Schmidt is currently president of Dallas-based Swan Consulting and has more than 30 years’ experience in the energy sector. She was formerly vice president at ITC Holdings and director at Xcel Energy. She has also worked as an adviser to former FERC Commissioner Nora Brownell.

Texas Commission Denies NextEra’s Bid for Oncor

By Tom Kleckner

The Texas Public Utility Commission on Thursday formally rejected NextEra Energy’s proposed acquisition of Oncor, unanimously approving an order denying the $18.7 billion deal.

The PUC telegraphed the decision during its previous open meeting March 30. All three commissioners made it evident then that they believed the risks posed by NextEra’s ownership outweighed the benefits. (See Texas PUC Puts Brakes on NextEra’s Oncor Acquisition.)

Little changed Thursday.

“NextEra Energy ownership of Oncor would subject the company and its ratepayers to significant new risks,” the PUC said in the order. “The tangible benefits to Texas ratepayers that are specific to the proposed transactions are minimal and would do little to compensate ratepayers for any of the additional risks imposed.

nextera energy puct oncor

“When the commission weighs the additional risks and the lack of tangible benefits … the commission finds that the proposed transactions are not in the public interest.”

The commission noted NextEra’s proposal “is premised on the ability to link Oncor’s credit profile with that of NextEra Energy,” and that the Florida company objected to removing two protections from Oncor’s existing ring fence: restrictions on NextEra’s ability to appoint and replace members of Oncor’s board of directors, and the board’s ability to limit dividends or other “upstream distributions” from Oncor.

The PUC said those two ring-fence provisions had insulated Oncor from parent Energy Future Holdings’ bankruptcy. It said “a truly independent” board with control over decisions on capital expenditures and operating expenses is a “critical part of the ring fence.”

NextEra and Oncor declined to comment on the order and future steps, as they have done throughout the process.

NextEra proposed last summer to purchase Oncor in three transactions:

  • The approximately 80% interest indirectly held by EFH;
  • The 19.75% interest indirectly held by Texas Transmission Holdings Corp.; and
  • The 0.22% interest held by Oncor Management Investment.

The PUC considered all three transactions as one.
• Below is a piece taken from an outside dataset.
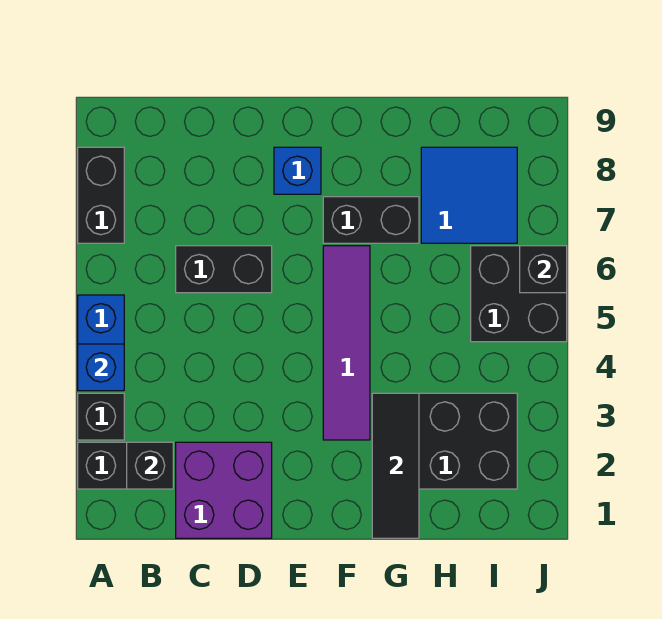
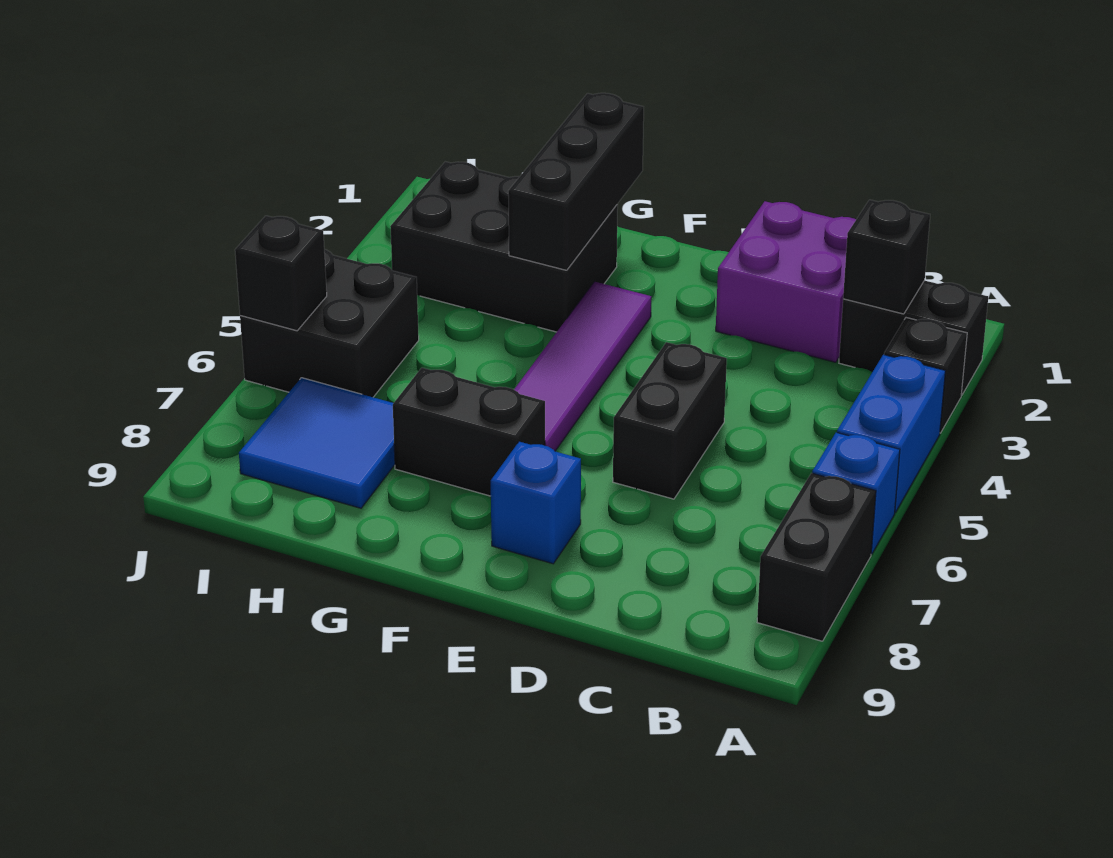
blue brick A4 level 2 -> blue brick A6 level 1
black brick C6:D6 level 1 -> black brick D5:D6 level 1
black tile G1:G3 level 2 -> black brick G1:G3 level 2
It said NextEra’s “expansive and diversified structure” would subject Oncor to “new and potentially substantial risks.” It said NextEra would be refinancing current debt with new debt, making Oncor responsible for supporting 15% of $45 billion in consolidated obligations.

The commission approved the order before gathering in public Thursday, but brought it up briefly during the open meeting to substitute the word “difficulties” for “calamity” in a reference to how “a robust ring fence” protected Oncor’s ratepayers from the impact of EFH’s bankruptcy.
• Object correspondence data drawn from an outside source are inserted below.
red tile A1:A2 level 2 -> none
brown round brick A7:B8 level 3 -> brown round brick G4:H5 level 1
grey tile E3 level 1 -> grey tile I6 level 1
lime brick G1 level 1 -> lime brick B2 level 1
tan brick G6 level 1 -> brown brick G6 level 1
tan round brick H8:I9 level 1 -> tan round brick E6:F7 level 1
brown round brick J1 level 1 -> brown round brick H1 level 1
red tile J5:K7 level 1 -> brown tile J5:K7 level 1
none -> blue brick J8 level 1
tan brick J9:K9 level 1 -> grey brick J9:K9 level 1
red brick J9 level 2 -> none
It was the second failed attempt to acquire Texas’ largest transmission and distribution service provider in less than a year. Dallas-based Hunt Consolidated withdrew its application with the PUC last May over requirements it found too onerous. (See Texas PUC Denies Rehearing on Oncor Sale, Ends Hunt Bid.)

Oncor has been ring fenced since 2007, when EFH, a collaboration of several private-equity firms, acquired TXU Corp. in a leveraged buyout. EFH, saddled by nearly $50 billion in debt when it bet wrong on high gas prices, declared Chapter 11 bankruptcy in 2014. It has since spun off its generation and retail electric service providers as Vistra Energy.
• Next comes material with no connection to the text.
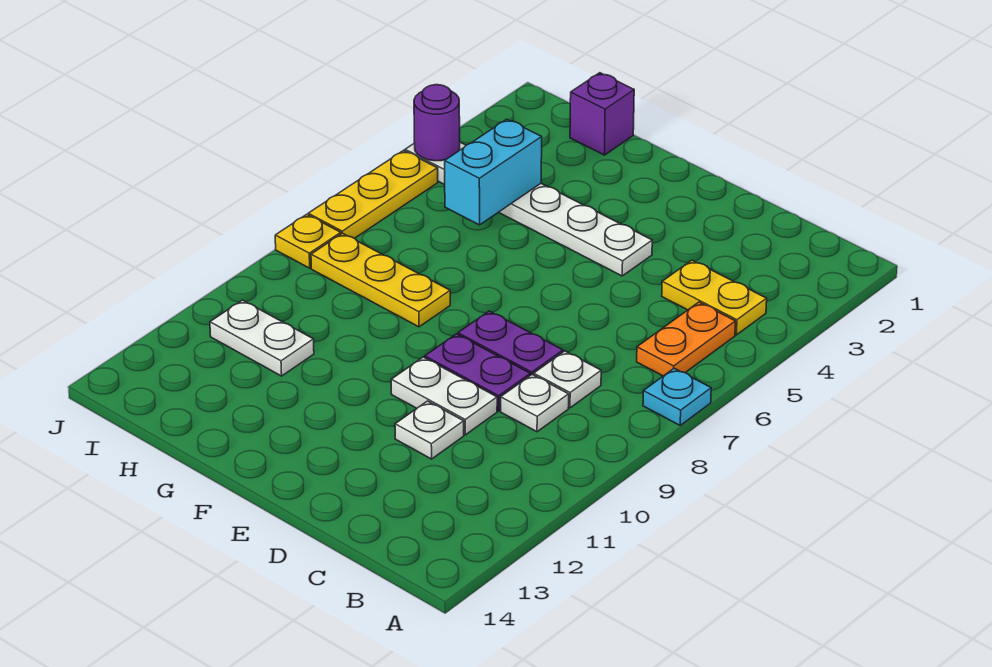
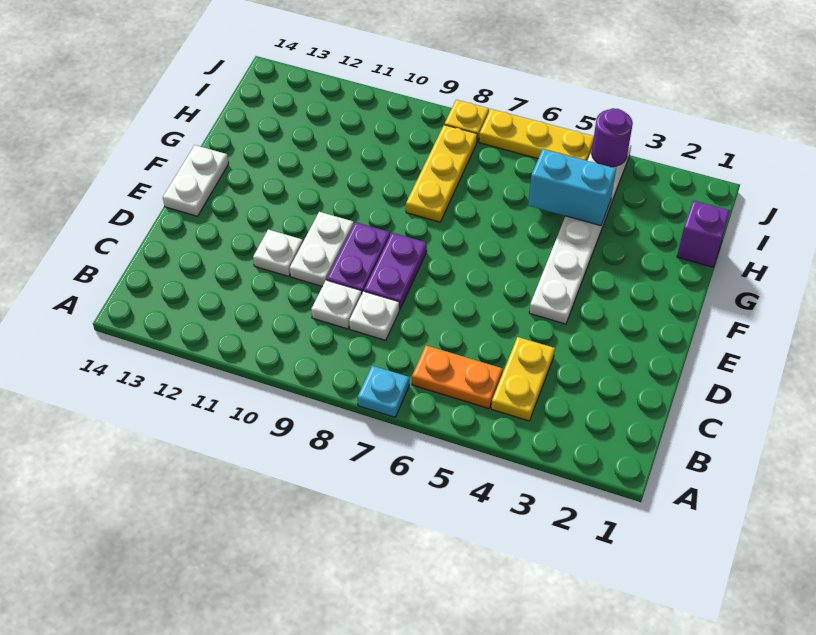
white plate H11:I11 level 1 -> white plate E14:F14 level 1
NextEra’s proposed acquisition was part of EFH’s eighth amended plan of reorganization, which was confirmed by a bankruptcy court in Delaware in February. That court has scheduled another hearing on the case Monday, where it and EFH’s creditors could look for another suitor for Oncor or divvy up a potential independent public offering.

NextEra shares fell briefly to $130.22 after the commission’s meeting opened, before recovering to close at $130.79. The company’s stock has gained more than $11/share since the year began.